Return every row below line for line, omitting the pictures.

**Supplied records:**
++++++
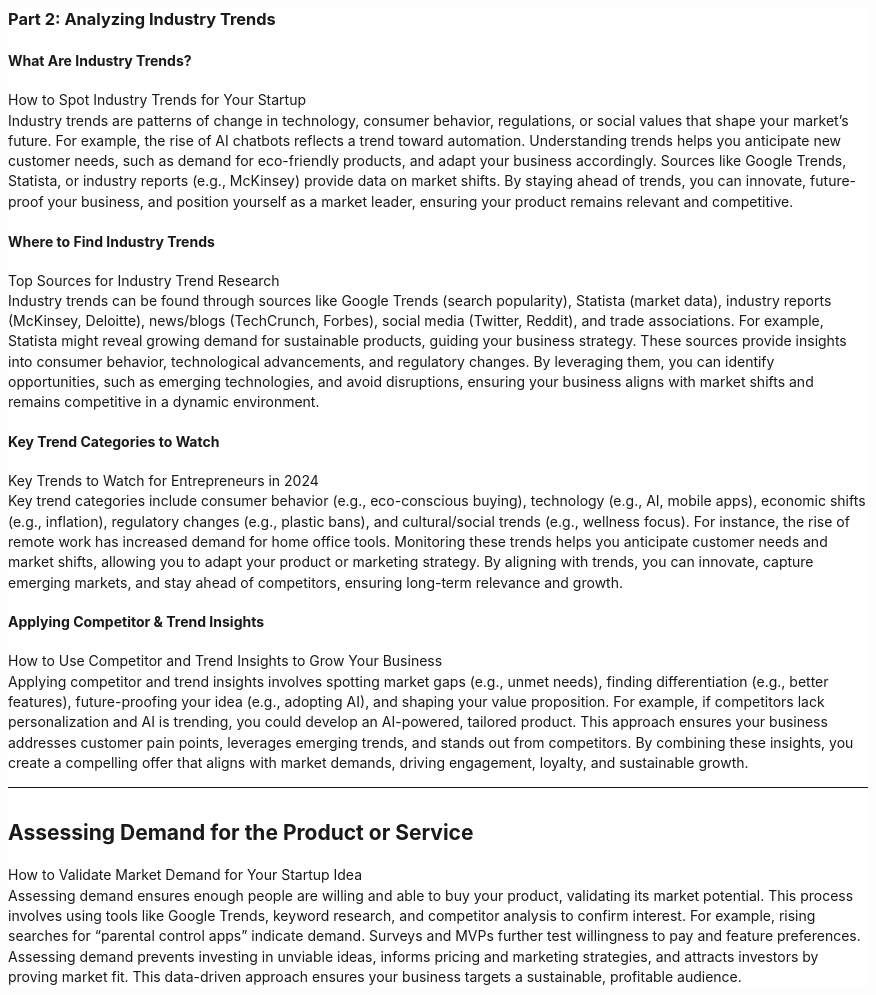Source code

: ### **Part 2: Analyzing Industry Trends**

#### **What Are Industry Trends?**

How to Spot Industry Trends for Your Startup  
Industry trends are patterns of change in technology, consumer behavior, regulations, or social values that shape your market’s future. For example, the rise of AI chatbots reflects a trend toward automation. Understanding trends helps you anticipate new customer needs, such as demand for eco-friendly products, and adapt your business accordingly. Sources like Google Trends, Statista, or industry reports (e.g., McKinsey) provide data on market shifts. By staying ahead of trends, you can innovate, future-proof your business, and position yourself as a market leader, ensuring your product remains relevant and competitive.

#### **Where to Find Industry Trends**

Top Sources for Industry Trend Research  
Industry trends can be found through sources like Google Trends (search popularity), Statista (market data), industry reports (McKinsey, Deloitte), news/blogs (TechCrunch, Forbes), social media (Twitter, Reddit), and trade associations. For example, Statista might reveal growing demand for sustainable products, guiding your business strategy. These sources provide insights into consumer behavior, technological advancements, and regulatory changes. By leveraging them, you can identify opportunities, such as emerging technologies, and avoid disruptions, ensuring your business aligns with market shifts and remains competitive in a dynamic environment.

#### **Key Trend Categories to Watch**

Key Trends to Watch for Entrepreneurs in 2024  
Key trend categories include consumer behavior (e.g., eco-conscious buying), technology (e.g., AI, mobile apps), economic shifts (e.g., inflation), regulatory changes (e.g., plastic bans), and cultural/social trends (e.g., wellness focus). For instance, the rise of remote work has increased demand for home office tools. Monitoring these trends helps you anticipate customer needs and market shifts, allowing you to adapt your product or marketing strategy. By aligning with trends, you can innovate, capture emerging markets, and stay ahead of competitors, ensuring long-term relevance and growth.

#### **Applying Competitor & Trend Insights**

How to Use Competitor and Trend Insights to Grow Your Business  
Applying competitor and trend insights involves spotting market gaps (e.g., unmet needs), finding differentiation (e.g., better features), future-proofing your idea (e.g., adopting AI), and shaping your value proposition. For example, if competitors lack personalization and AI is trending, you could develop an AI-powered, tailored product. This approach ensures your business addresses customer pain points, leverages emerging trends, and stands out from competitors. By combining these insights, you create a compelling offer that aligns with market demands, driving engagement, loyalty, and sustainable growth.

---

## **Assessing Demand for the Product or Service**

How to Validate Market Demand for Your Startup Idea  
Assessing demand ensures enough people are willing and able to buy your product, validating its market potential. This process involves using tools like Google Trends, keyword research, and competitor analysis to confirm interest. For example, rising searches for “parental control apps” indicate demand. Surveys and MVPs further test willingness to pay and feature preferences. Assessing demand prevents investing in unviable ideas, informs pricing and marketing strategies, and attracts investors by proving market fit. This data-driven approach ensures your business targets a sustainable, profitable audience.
++++++
**Result below:**
Source code

: ### **Part 2: Analyzing Industry Trends**

#### **What Are Industry Trends?**

How to Spot Industry Trends for Your Startup  
Industry trends are patterns of change in technology, consumer behavior, regulations, or social values that shape your market’s future. For example, the rise of AI chatbots reflects a trend toward automation. Understanding trends helps you anticipate new customer needs, such as demand for eco-friendly products, and adapt your business accordingly. Sources like Google Trends, Statista, or industry reports (e.g., McKinsey) provide data on market shifts. By staying ahead of trends, you can innovate, future-proof your business, and position yourself as a market leader, ensuring your product remains relevant and competitive.

#### **Where to Find Industry Trends**

Top Sources for Industry Trend Research  
Industry trends can be found through sources like Google Trends (search popularity), Statista (market data), industry reports (McKinsey, Deloitte), news/blogs (TechCrunch, Forbes), social media (Twitter, Reddit), and trade associations. For example, Statista might reveal growing demand for sustainable products, guiding your business strategy. These sources provide insights into consumer behavior, technological advancements, and regulatory changes. By leveraging them, you can identify opportunities, such as emerging technologies, and avoid disruptions, ensuring your business aligns with market shifts and remains competitive in a dynamic environment.

#### **Key Trend Categories to Watch**

Key Trends to Watch for Entrepreneurs in 2024  
Key trend categories include consumer behavior (e.g., eco-conscious buying), technology (e.g., AI, mobile apps), economic shifts (e.g., inflation), regulatory changes (e.g., plastic bans), and cultural/social trends (e.g., wellness focus). For instance, the rise of remote work has increased demand for home office tools. Monitoring these trends helps you anticipate customer needs and market shifts, allowing you to adapt your product or marketing strategy. By aligning with trends, you can innovate, capture emerging markets, and stay ahead of competitors, ensuring long-term relevance and growth.

#### **Applying Competitor & Trend Insights**

How to Use Competitor and Trend Insights to Grow Your Business  
Applying competitor and trend insights involves spotting market gaps (e.g., unmet needs), finding differentiation (e.g., better features), future-proofing your idea (e.g., adopting AI), and shaping your value proposition. For example, if competitors lack personalization and AI is trending, you could develop an AI-powered, tailored product. This approach ensures your business addresses customer pain points, leverages emerging trends, and stands out from competitors. By combining these insights, you create a compelling offer that aligns with market demands, driving engagement, loyalty, and sustainable growth.

---

## **Assessing Demand for the Product or Service**

How to Validate Market Demand for Your Startup Idea  
Assessing demand ensures enough people are willing and able to buy your product, validating its market potential. This process involves using tools like Google Trends, keyword research, and competitor analysis to confirm interest. For example, rising searches for “parental control apps” indicate demand. Surveys and MVPs further test willingness to pay and feature preferences. Assessing demand prevents investing in unviable ideas, informs pricing and marketing strategies, and attracts investors by proving market fit. This data-driven approach ensures your business targets a sustainable, profitable audience.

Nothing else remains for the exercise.